BBC bosses and Government ministers are holding urgent talks about ways of supporting over-75 TV licence holders, who recently became eligible to pay the annual fee.
The BBC recently reneged on its charter commitment to retain the universal concessionary over-75 TV licence. From 1st August 2020 the only over-75 households eligible to the concession are those in receipt of Pension Credit.
Around 3.7 million over-75 households, who would have been eligible for the concession before August 2020, are now expected to pay in full and the BBC has hired additional muscle to make sure they do.
Pensioners are livid at the changing goalposts and according to reports more than 700,000 households have simply refused to pay, leaving the BBC - who, as we all know, can barely afford a pot to piss in - with a funding black hole of £120 million.

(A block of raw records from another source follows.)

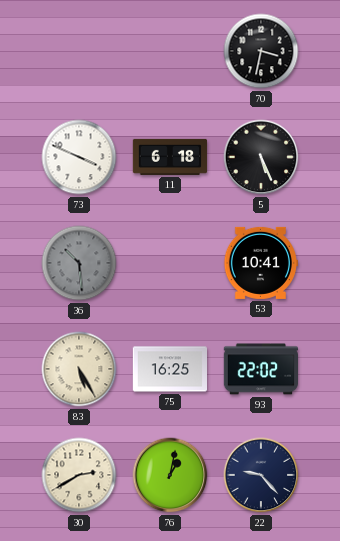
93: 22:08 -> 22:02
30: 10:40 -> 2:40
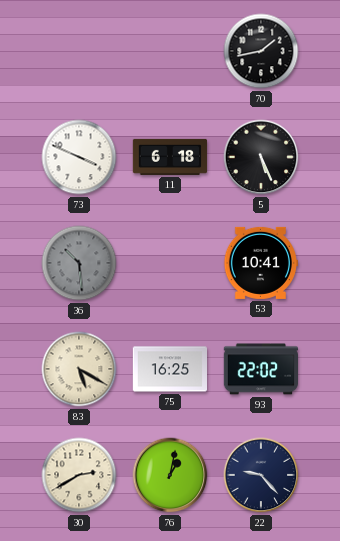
70: 3:32 -> 1:43
83: 5:25 -> 5:20
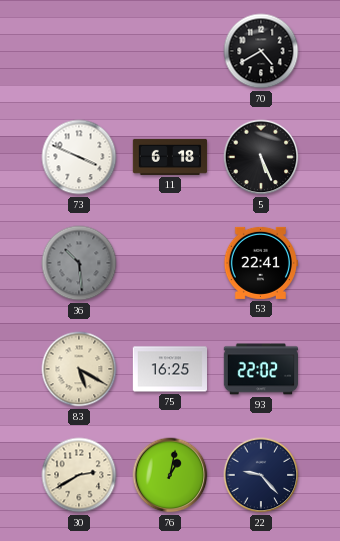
70: 1:43 -> 4:40
53: 10:41 -> 22:41
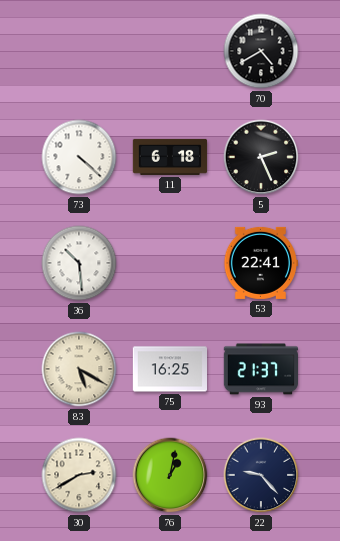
73: 3:49 -> 4:22
5: 5:26 -> 2:26
36 dial: grey -> white
93: 22:02 -> 21:37
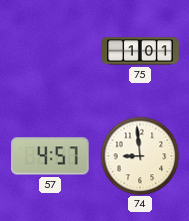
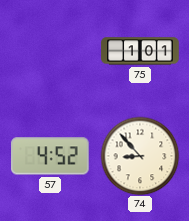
57: 4:57 -> 4:52
74: 8:59 -> 8:53
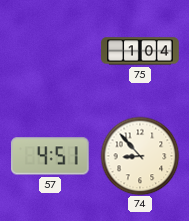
75: 1:01 -> 1:04
57: 4:52 -> 4:51
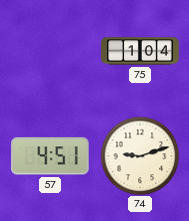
74: 8:53 -> 9:12
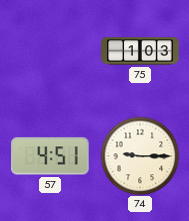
75: 1:04 -> 1:03
74: 9:12 -> 9:15
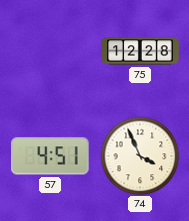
75: 1:03 -> 12:28
74: 9:15 -> 3:56
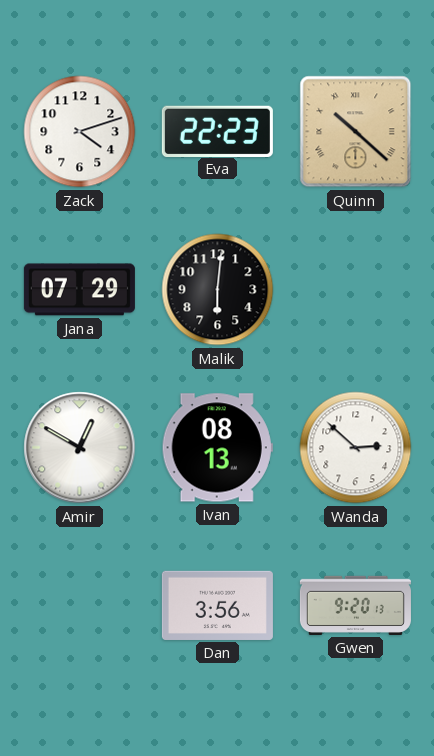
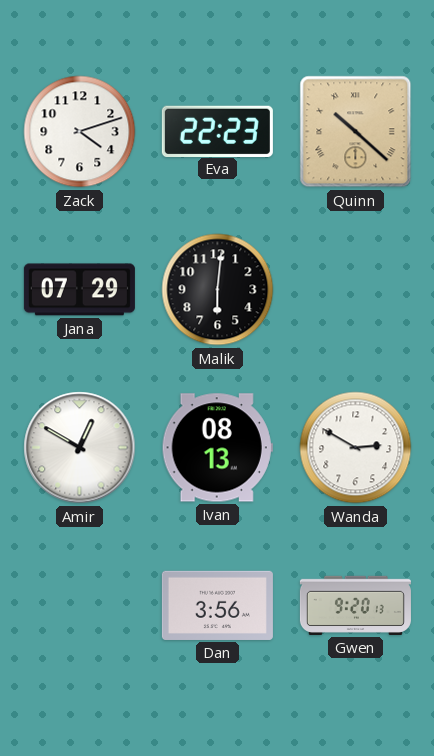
Wanda: 2:52 -> 2:50
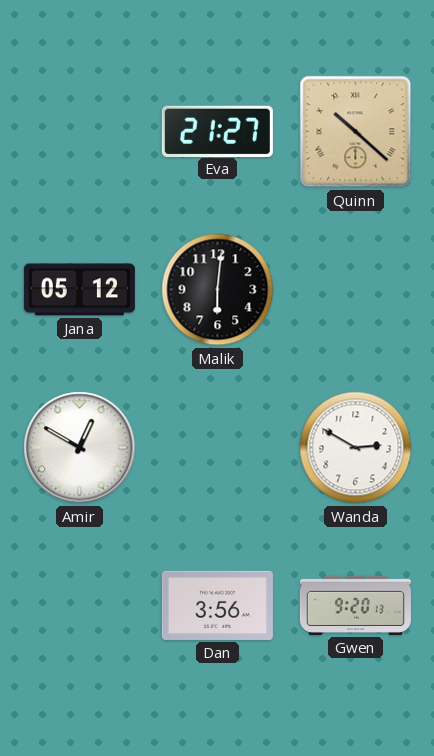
Zack: 4:12 -> none
Eva: 22:23 -> 21:27
Jana: 07:29 -> 05:12
Ivan: 08:13 -> none
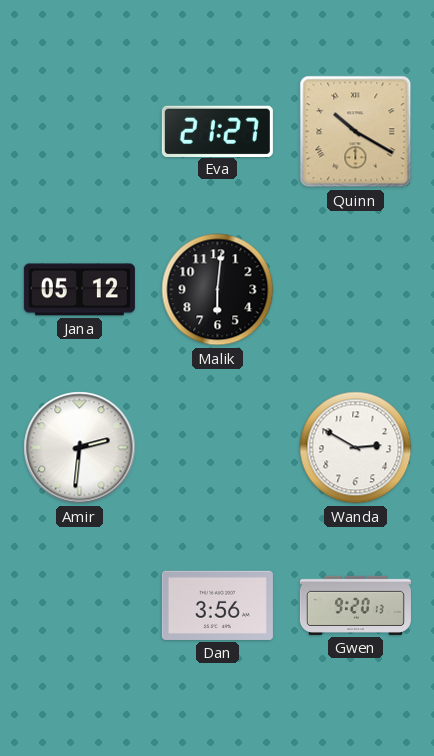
Quinn: 10:22 -> 10:20
Amir: 12:50 -> 2:31
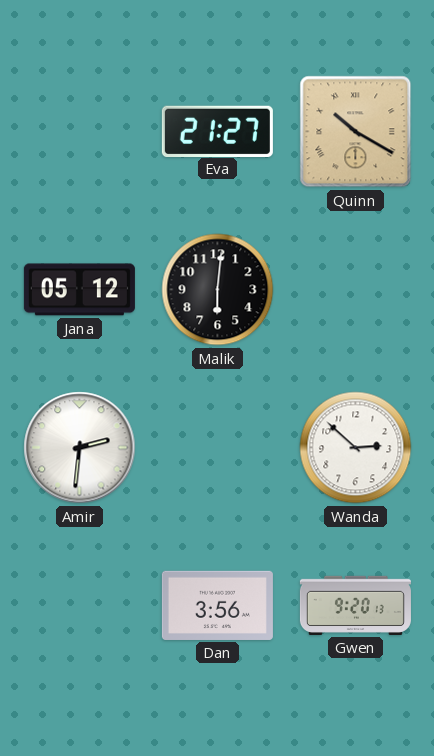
Wanda: 2:50 -> 2:52
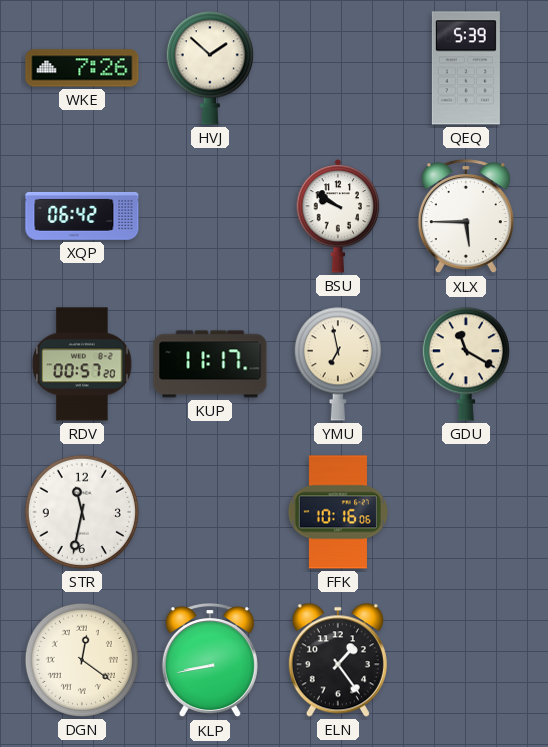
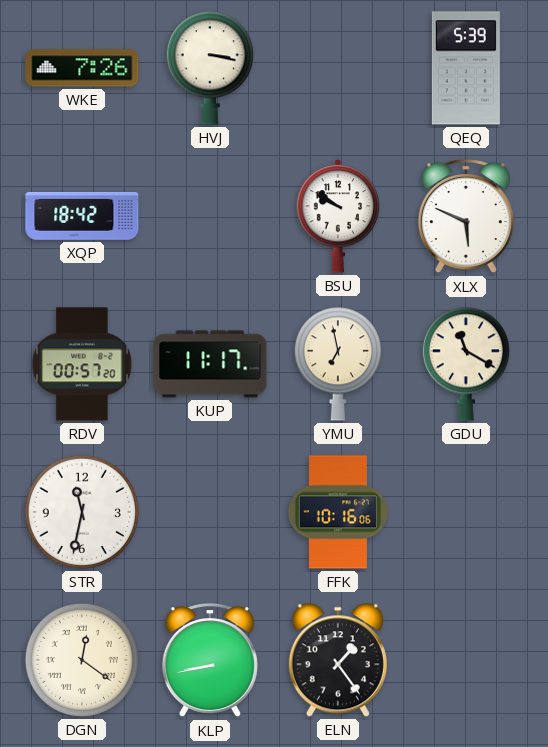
HVJ: 1:52 -> 3:17
XQP: 06:42 -> 18:42
XLX: 5:45 -> 5:49
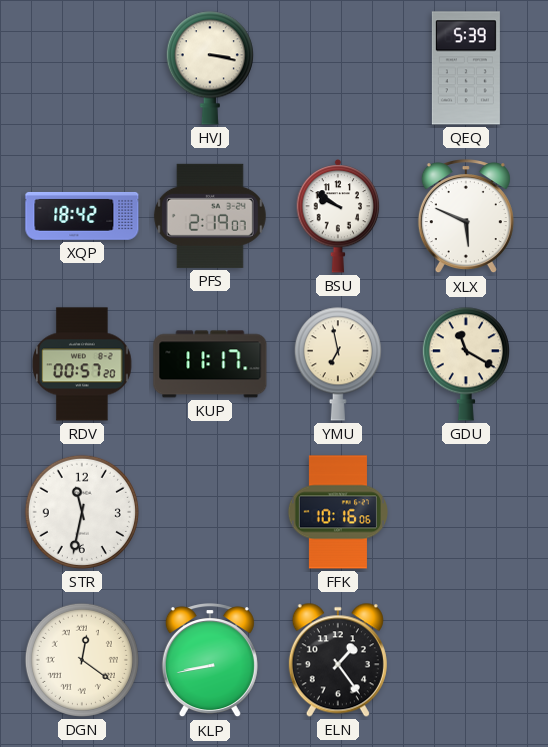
WKE: 7:26 -> none
PFS: none -> 2:19
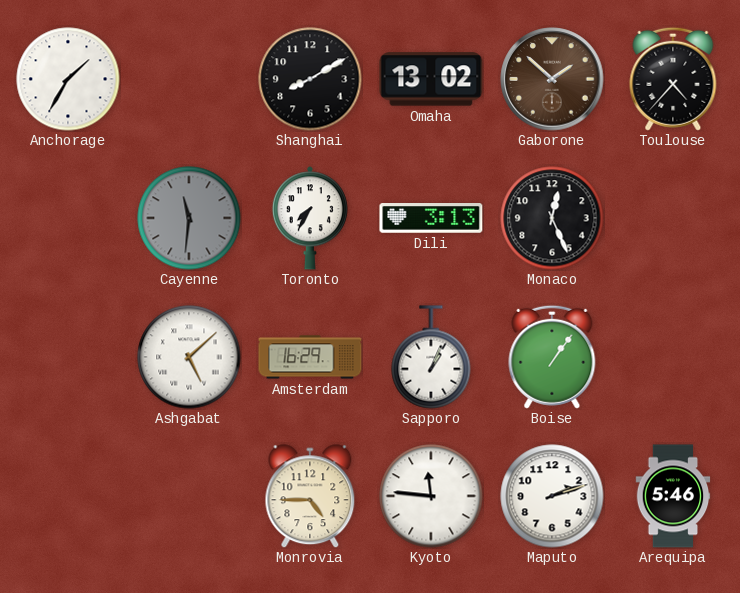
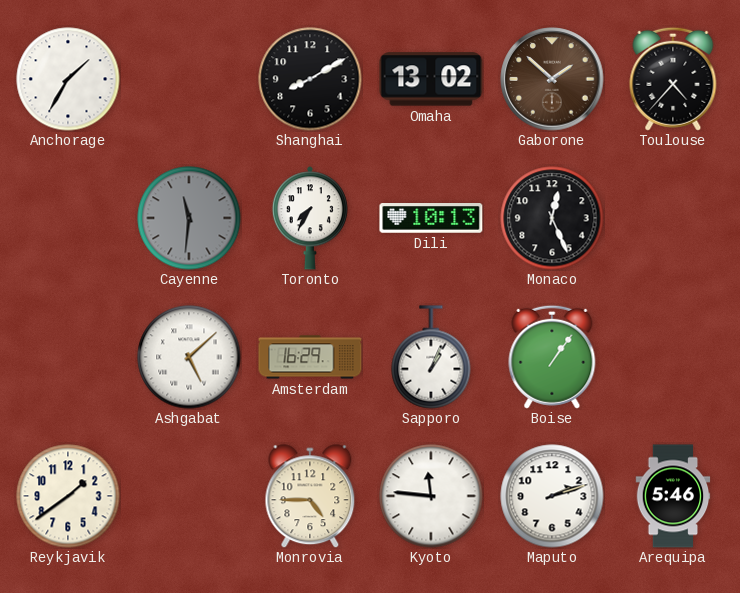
Dili: 3:13 -> 10:13
Reykjavik: none -> 1:39
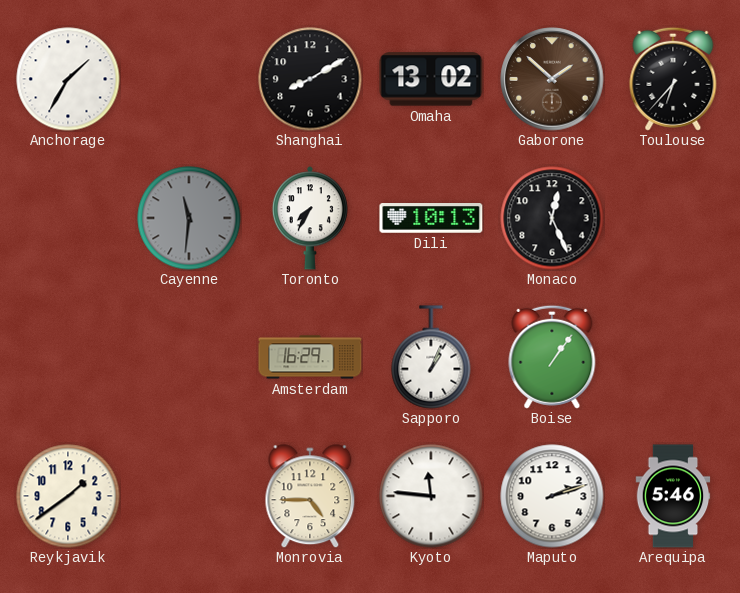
Toulouse: 4:37 -> 6:37
Ashgabat: 5:08 -> none
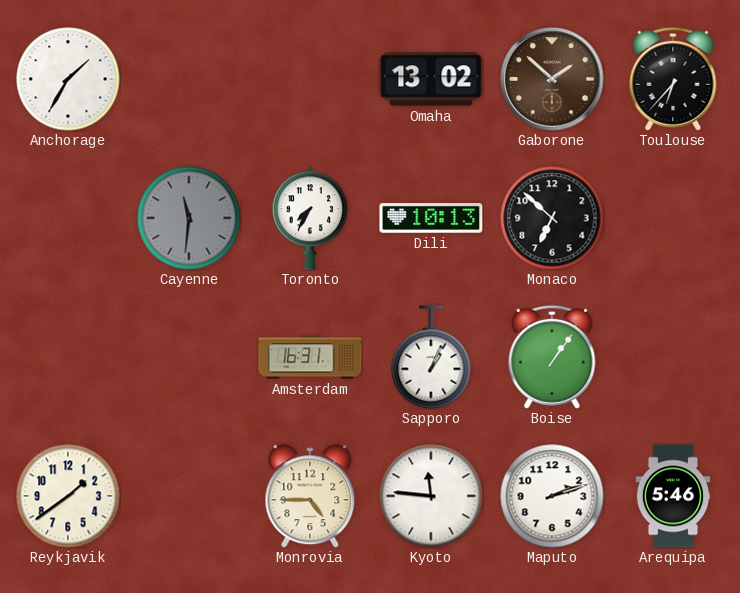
Shanghai: 8:10 -> none
Monaco: 12:26 -> 6:52
Amsterdam: 16:29 -> 16:31
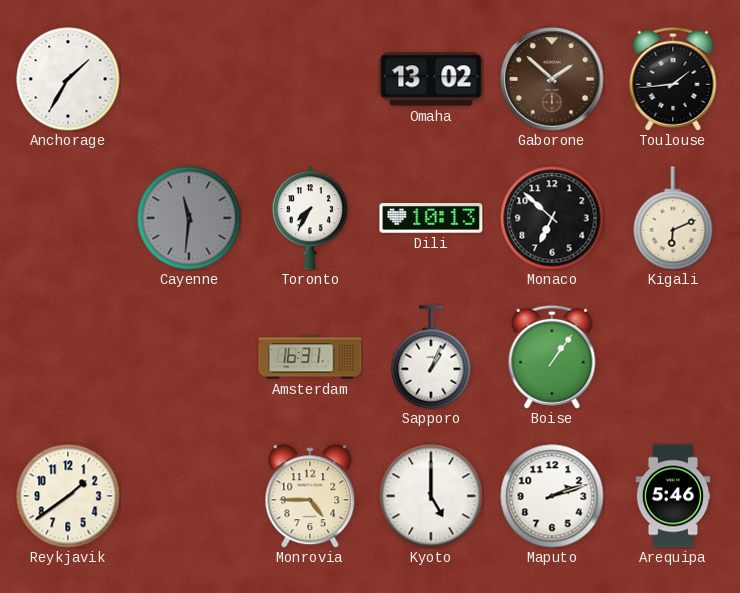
Toulouse: 6:37 -> 1:44
Kigali: none -> 6:11
Kyoto: 11:46 -> 5:00
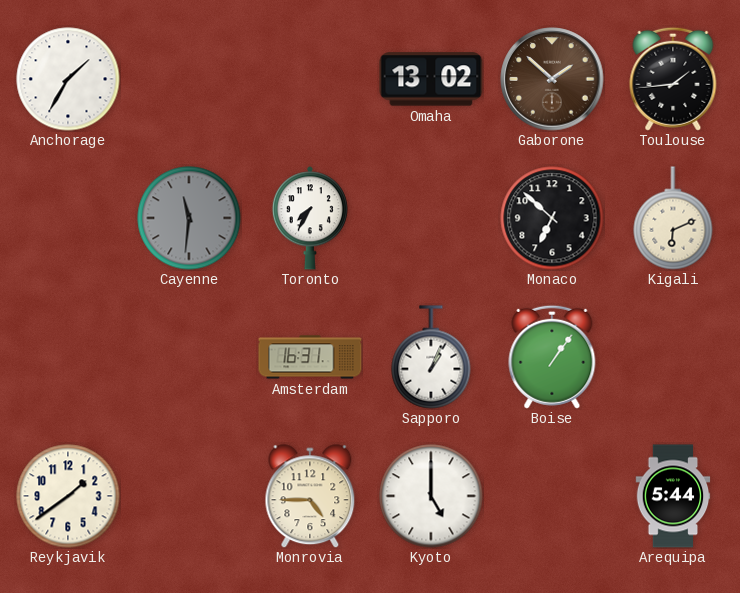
Dili: 10:13 -> none
Maputo: 2:12 -> none
Arequipa: 5:46 -> 5:44
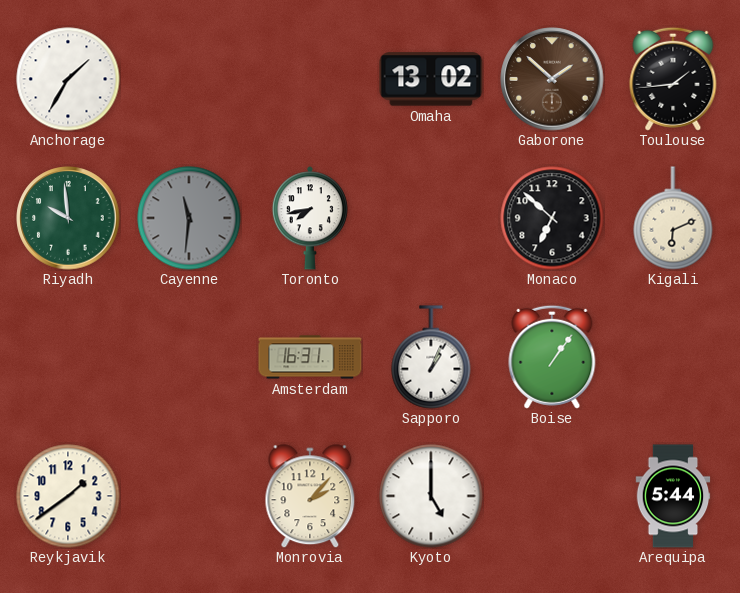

If opposition remains at current levels, the BBC's losses will be even greater after the hike in the TV licence fee on 1st April 2021.
Speaking in the House of Lords earlier this week, Baroness Stedman-Scott, Minister for Work and Pensions, said: "We have written to the BBC.
"Officials have had a meeting with its representatives and we are awaiting the outcome of that meeting.
"As I say, this is a work in progress."
Addressing the Minister, Baron Foulkes of Cumnock, Labour co-chairman of the All-Party Parliamentary Group for Ageing and Older People, said: "The Minister will recall that many of us were concerned about the loss of free TV licences for those aged over 75, which broke a Conservative manifesto promise.
"Now only those on Pension Credit get free TV licences."
He clearly doesn't realise that it was the BBC that did the dirty on pensioners by defying the Government's expectations.